• _Task details_
Wherever the string "prediction" occurs in a line of these records, report that line.

• _Entries provided_
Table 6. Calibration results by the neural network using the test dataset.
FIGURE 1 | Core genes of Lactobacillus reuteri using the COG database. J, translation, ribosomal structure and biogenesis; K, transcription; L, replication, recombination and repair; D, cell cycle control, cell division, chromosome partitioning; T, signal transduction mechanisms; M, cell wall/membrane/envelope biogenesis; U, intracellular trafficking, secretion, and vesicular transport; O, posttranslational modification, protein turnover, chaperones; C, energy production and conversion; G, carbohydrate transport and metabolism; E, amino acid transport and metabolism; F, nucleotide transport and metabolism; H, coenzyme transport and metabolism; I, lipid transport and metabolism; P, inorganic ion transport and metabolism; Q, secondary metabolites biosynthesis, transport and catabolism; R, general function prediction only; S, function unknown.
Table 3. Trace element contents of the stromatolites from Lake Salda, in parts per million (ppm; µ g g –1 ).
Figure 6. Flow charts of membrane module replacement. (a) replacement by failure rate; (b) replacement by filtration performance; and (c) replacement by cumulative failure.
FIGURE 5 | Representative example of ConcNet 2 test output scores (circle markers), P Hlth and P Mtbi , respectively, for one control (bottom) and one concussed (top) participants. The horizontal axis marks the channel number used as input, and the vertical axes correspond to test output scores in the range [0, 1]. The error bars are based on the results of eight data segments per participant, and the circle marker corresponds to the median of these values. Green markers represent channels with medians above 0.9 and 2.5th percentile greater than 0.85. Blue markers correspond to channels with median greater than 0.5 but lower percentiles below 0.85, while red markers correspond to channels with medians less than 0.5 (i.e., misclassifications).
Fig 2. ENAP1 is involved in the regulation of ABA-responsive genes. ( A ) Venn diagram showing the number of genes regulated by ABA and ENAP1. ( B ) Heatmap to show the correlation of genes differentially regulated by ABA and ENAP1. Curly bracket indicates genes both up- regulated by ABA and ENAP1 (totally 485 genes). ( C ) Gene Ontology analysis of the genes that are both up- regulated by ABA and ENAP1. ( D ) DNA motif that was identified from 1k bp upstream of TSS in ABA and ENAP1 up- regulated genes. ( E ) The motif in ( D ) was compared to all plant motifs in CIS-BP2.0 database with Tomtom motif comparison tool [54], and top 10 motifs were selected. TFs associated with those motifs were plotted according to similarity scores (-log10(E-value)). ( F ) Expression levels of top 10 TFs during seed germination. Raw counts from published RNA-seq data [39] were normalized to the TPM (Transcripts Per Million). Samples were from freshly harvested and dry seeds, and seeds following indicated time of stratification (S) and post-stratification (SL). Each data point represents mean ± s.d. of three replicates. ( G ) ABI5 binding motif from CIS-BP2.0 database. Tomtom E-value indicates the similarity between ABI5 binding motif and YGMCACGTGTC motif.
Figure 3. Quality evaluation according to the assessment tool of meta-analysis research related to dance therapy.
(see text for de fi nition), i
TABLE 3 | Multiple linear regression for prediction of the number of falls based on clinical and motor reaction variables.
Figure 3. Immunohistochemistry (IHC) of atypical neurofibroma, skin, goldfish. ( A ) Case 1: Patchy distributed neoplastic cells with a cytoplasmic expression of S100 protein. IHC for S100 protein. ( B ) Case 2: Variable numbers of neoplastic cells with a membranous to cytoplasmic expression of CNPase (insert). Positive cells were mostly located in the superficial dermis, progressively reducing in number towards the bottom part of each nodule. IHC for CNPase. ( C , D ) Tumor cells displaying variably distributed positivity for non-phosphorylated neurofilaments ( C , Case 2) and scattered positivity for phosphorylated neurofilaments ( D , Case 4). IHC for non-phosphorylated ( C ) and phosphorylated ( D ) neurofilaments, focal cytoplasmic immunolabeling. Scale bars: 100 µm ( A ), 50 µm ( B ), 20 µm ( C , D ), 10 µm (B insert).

• _Output below_
FIGURE 1 | Core genes of Lactobacillus reuteri using the COG database. J, translation, ribosomal structure and biogenesis; K, transcription; L, replication, recombination and repair; D, cell cycle control, cell division, chromosome partitioning; T, signal transduction mechanisms; M, cell wall/membrane/envelope biogenesis; U, intracellular trafficking, secretion, and vesicular transport; O, posttranslational modification, protein turnover, chaperones; C, energy production and conversion; G, carbohydrate transport and metabolism; E, amino acid transport and metabolism; F, nucleotide transport and metabolism; H, coenzyme transport and metabolism; I, lipid transport and metabolism; P, inorganic ion transport and metabolism; Q, secondary metabolites biosynthesis, transport and catabolism; R, general function prediction only; S, function unknown.
TABLE 3 | Multiple linear regression for prediction of the number of falls based on clinical and motor reaction variables.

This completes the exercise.